Magira's wife, Anat Abraham was left in pain and bleeding and had to go to hospital after her husband's attempts at inducing an abortion. However, the child survived and their son, Matan, was born in June last year.

Before the sentencing, Ms Abraham had told the court: "When I found out that Gil had poisoned me, I was in total shock. I would have never thought he would have such capability.

"The way it was done seems almost inhuman; the way he pretended to be caring of me fully aware that he had slipped abortion pills into my food; the way he continued sharing my bed and my life as if nothing had happened. I was really scared for the first time in my life. I was scared for my life, the baby's life and Gil's life.

"What made it worse was seeing how desperate he was to get rid of the baby. Every day that passed I felt as if I had bought this baby another day to live."

The court heard that when Magira learnt his wife was pregnant in November 2006 he begged her to have an abortion. When she refused he started to search for abortion medication on the internet.
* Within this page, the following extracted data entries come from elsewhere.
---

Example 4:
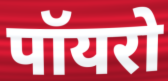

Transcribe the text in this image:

पॉयरो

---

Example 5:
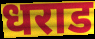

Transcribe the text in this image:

धराड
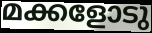
മക്കളോടു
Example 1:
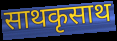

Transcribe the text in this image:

साथकृसाथ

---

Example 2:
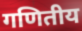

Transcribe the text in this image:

गणितीय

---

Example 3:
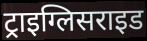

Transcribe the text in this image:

ट्राइग्लिसराइड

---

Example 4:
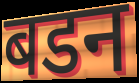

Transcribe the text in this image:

बडन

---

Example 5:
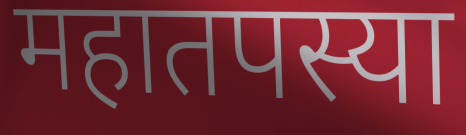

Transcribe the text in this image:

महातपस्या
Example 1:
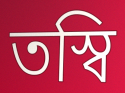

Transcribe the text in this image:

তস্বি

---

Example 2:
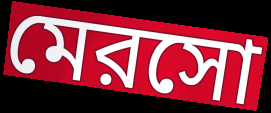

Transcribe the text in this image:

The following February he put it into a sandwich he had made her for breakfast. After eating it Ms Abraham, who was 38 at the time, went to work in the bakery they ran together in Stanmore but began to feel pain and went to hospital.

The baby survived and so Magira tried to administer the drug again the following day, this time putting the pills in a yoghurt and bowl of cereal.

When that failed, he confessed what he had done to his psychologist, who told him to tell his wife. When Ms Abraham found out, she told him the relationship was over and phoned the police.

Jonathan Goldberg, for the defence, said that Magira had attempted suicide after realising what he had done. He also claimed that Ms Abraham had tried in effect to "blackmail" Magira by telling him if he signed over his two bakeries and restaurant she would not go to the police.